Sears was born in Stewartville, Minnesota. His father was James Warren Sears, born circa 1828 in New York, a blacksmith and wagon-maker; his mother was Eliza Burton, born in Ohio circa 1843. The family was living in Spring Valley, Minnesota by June 1870, where his father served as a city councilman and eventually sold his wagon shop in 1875. Both of his parents were of English descent. During his boyhood in Spring Valley, he befriended Almanzo Wilder, the future husband of Laura Ingalls Wilder. After learning telegraphy he entered the service of the railroad.

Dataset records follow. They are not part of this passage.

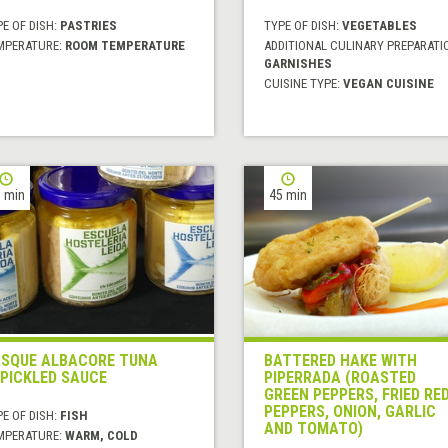
E OF DISH:
PASTRIES
TYPE OF DISH:
VEGETABLES
MPERATURE:
ROOM TEMPERATURE
ADDITIONAL CULINARY PREPARATI
GARNISHES
CUISINE TYPE:
VEGAN CUISINE
 min
45 min
SQUE ALBACORE TUNA
BATTERED HAKE WITH
 PICKLED SAUCE
PIPERRADA (ROASTED
GREEN PEPPERS, FRIED RE
PEPPERS, ONION, GARLIC
E OF DISH:
FISH
AND TOMATO)
MPERATURE:
WARM, COLD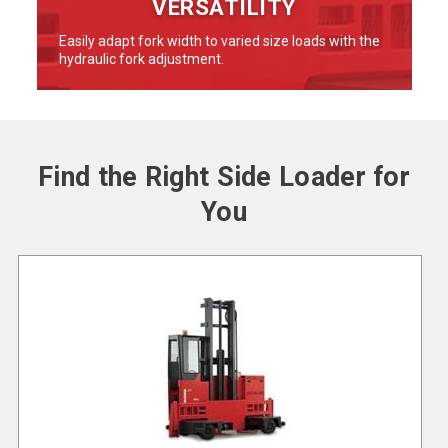
VERSATILITY
Easily adapt fork width to varied size loads with the
hydraulic fork adjustment.
Find the Right Side Loader for
You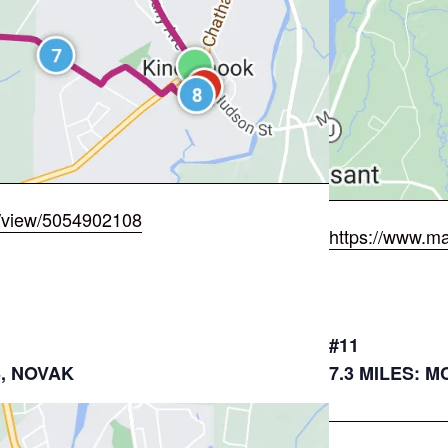
/view/5054902108
https://www.m
#11
3, NOVAK
7.3 MILES: 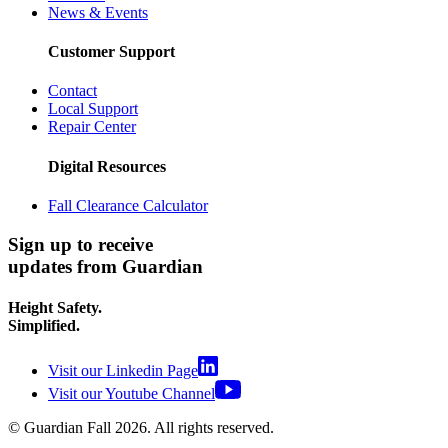
News & Events
Customer Support
Contact
Local Support
Repair Center
Digital Resources
Fall Clearance Calculator
Sign up to receive
updates from Guardian
Height Safety.
Simplified.
Visit our Linkedin Page
Visit our Youtube Channel
© Guardian Fall
2026
. All rights reserved.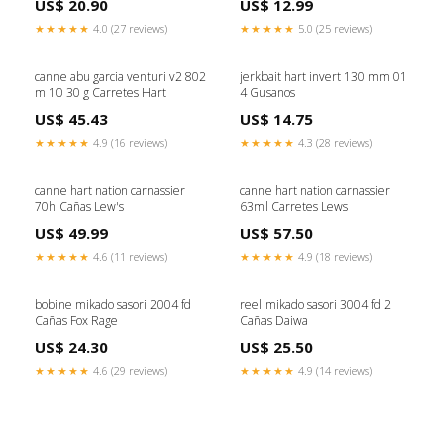
US$ 20.90
US$ 12.99
★★★★★
4.0 (27 reviews)
★★★★★
5.0 (25 reviews)
canne abu garcia venturi v2 802
jerkbait hart invert 130 mm 01
m 10 30 g Carretes Hart
4 Gusanos
US$ 45.43
US$ 14.75
★★★★★
4.9 (16 reviews)
★★★★★
4.3 (28 reviews)
canne hart nation carnassier
canne hart nation carnassier
70h Cañas Lew's
63ml Carretes Lews
US$ 49.99
US$ 57.50
★★★★★
4.6 (11 reviews)
★★★★★
4.9 (18 reviews)
bobine mikado sasori 2004 fd
reel mikado sasori 3004 fd 2
Cañas Fox Rage
Cañas Daiwa
US$ 24.30
US$ 25.50
★★★★★
4.6 (29 reviews)
★★★★★
4.9 (14 reviews)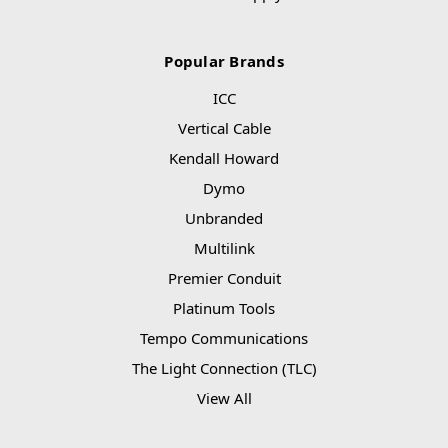
Popular Brands
ICC
Vertical Cable
Kendall Howard
Dymo
Unbranded
Multilink
Premier Conduit
Platinum Tools
Tempo Communications
The Light Connection (TLC)
View All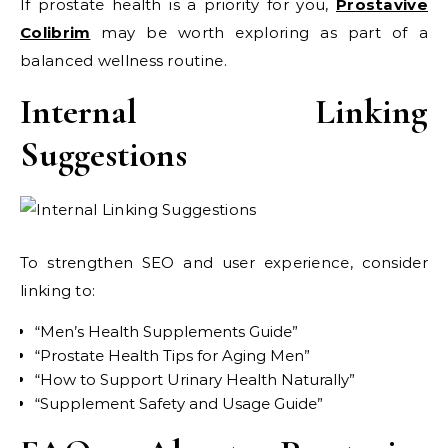
If prostate health is a priority for you,
Prostavive
Colibrim
may be worth exploring as part of a
balanced wellness routine.
Internal Linking
Suggestions
To strengthen SEO and user experience, consider
linking to:
“Men’s Health Supplements Guide”
“Prostate Health Tips for Aging Men”
“How to Support Urinary Health Naturally”
“Supplement Safety and Usage Guide”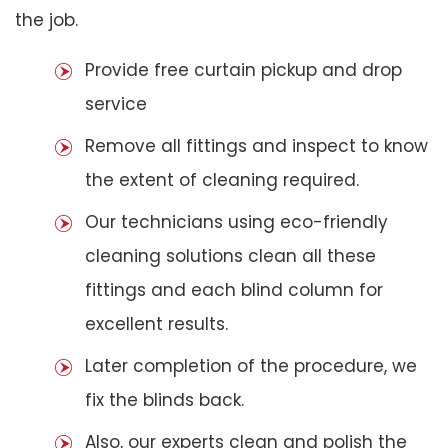
the job.
Provide free curtain pickup and drop
service
Remove all fittings and inspect to know
the extent of cleaning required.
Our technicians using eco-friendly
cleaning solutions clean all these
fittings and each blind column for
excellent results.
Later completion of the procedure, we
fix the blinds back.
Also, our experts clean and polish the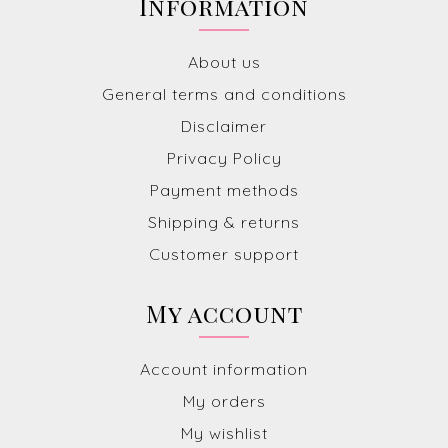
Information
About us
General terms and conditions
Disclaimer
Privacy Policy
Payment methods
Shipping & returns
Customer support
My account
Account information
My orders
My wishlist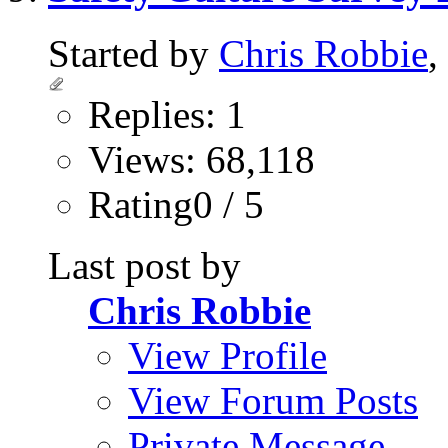
Started by
Chris Robbie
,
Replies: 1
Views: 68,118
Rating0 / 5
Last post by
Chris Robbie
View Profile
View Forum Posts
Private Message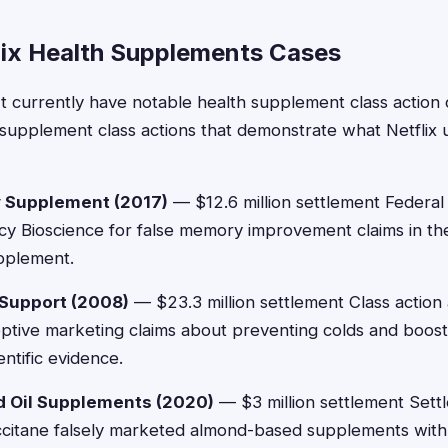
lix Health Supplements Cases
't currently have notable health supplement class action 
supplement class actions that demonstrate what Netflix 
 Supplement (2017)
— $12.6 million settlement Federa
ncy Bioscience for false memory improvement claims in the
upplement.
Support (2008)
— $23.3 million settlement Class action
eptive marketing claims about preventing colds and boos
ntific evidence.
d Oil Supplements (2020)
— $3 million settlement Sett
Occitane falsely marketed almond-based supplements with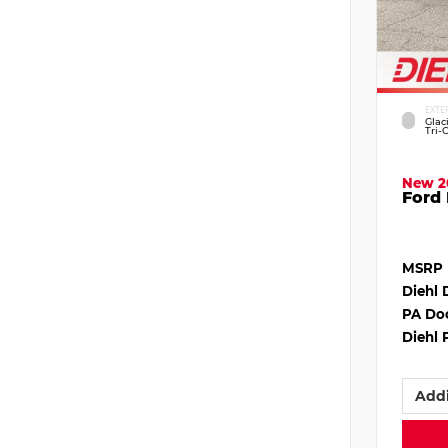
EXTE
Glac
Tri-
New 2
Ford 
MSRP
Diehl 
PA Do
Diehl 
Addi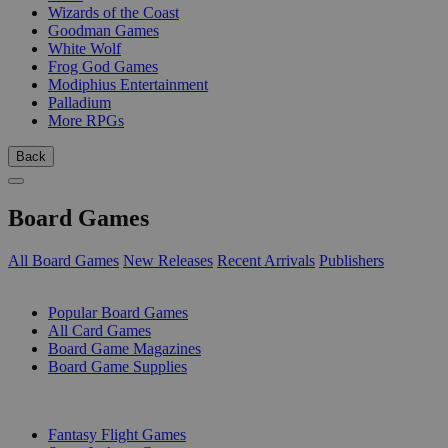
Wizards of the Coast
Goodman Games
White Wolf
Frog God Games
Modiphius Entertainment
Palladium
More RPGs
Back
Board Games
All Board Games
New Releases
Recent Arrivals
Publishers
SUB-CATEGORIES
Popular Board Games
All Card Games
Board Game Magazines
Board Game Supplies
PUBLISHERS
Fantasy Flight Games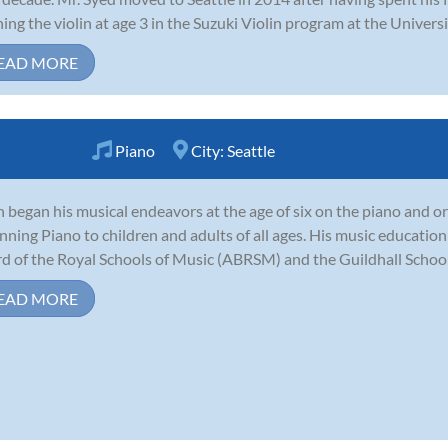
ning the violin at age 3 in the Suzuki Violin program at the Universi
EAD MORE
Piano
City:
Seattle
n began his musical endeavors at the age of six on the piano and or
nning Piano to children and adults of all ages. His music education 
d of the Royal Schools of Music (ABRSM) and the Guildhall School
EAD MORE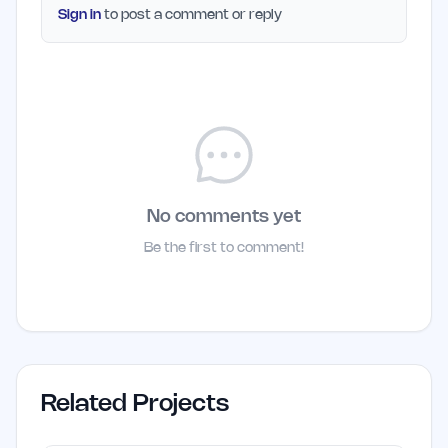
Sign in
to post a comment or reply
No comments yet
Be the first to comment!
Related Projects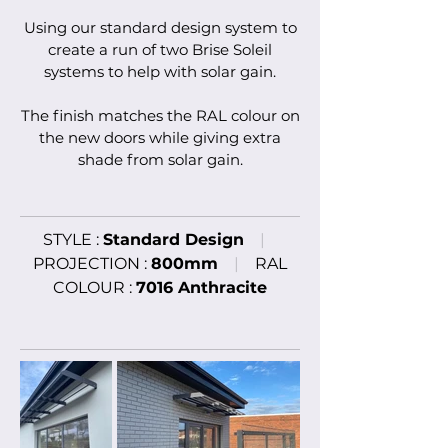
U
sing our
standard
design system to
create
a ru
n of
two Brise Soleil
systems to help with solar gain
.
The finish matches the
RAL colour on
the new doors
while giving extra
shade from solar gain
.
STYLE :
Standard
Design
|
PROJECTION :
800mm
|
RAL
COLOUR :
7016 Anthracite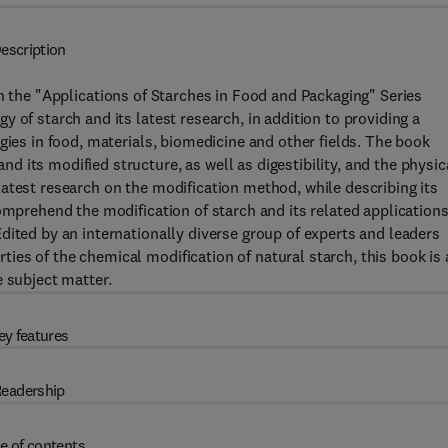
escription
 the "Applications of Starches in Food and Packaging" Series
 of starch and its latest research, in addition to providing a
gies in food, materials, biomedicine and other fields. The book
 its modified structure, as well as digestibility, and the physic
atest research on the modification method, while describing its
omprehend the modification of starch and its related application
dited by an internationally diverse group of experts and leaders
es of the chemical modification of natural starch, this book is 
e subject matter.
ey features
eadership
e of contents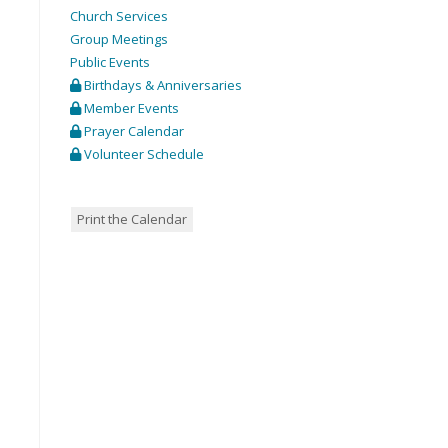
Church Services
Group Meetings
Public Events
Birthdays & Anniversaries
Member Events
Prayer Calendar
Volunteer Schedule
Print the Calendar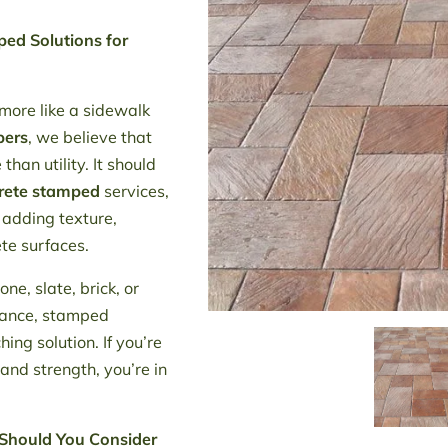
ed Solutions for
 more like a sidewalk
pers
, we believe that
han utility. It should
rete stamped
services,
 adding texture,
ete surfaces.
e, slate, brick, or
nance, stamped
ing solution. If you’re
 and strength, you’re in
Should You Consider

In 1880, he started working as a telegraph operator in the town of North Branch, Minnesota for the Minneapolis and St. Louis Railway, which, at the time, leased the Lake Superior and Mississippi Railroad. The railroad later incorporating as the St. Paul and Duluth Railroad, and then purchased by the Northern Pacific Railroad [1] page 64. He eventually was transferred to North Redwood Falls, Minnesota by the same railroad, the Minneapolis and St. Louis Railway, to become station agent.
It was in 1886 at age 23, that his career path changed forever: A shipment of gold filled gold watches from a Chicago manufacturer was refused by a Minnesota retailer, Edward Stegerson.
A common scam existing at the time involved wholesalers who would ship their products to retailers who had not ordered them. Upon refusal, the wholesaler would offer the already price-hiked items to the retailer at a lower consignment cost in the guise of alleviating the cost to ship the items back. The unsuspecting retailer would then agree to take this new-found bargain off the wholesaler's hands, mark up the items and sell them to the public, making a small profit in the transaction.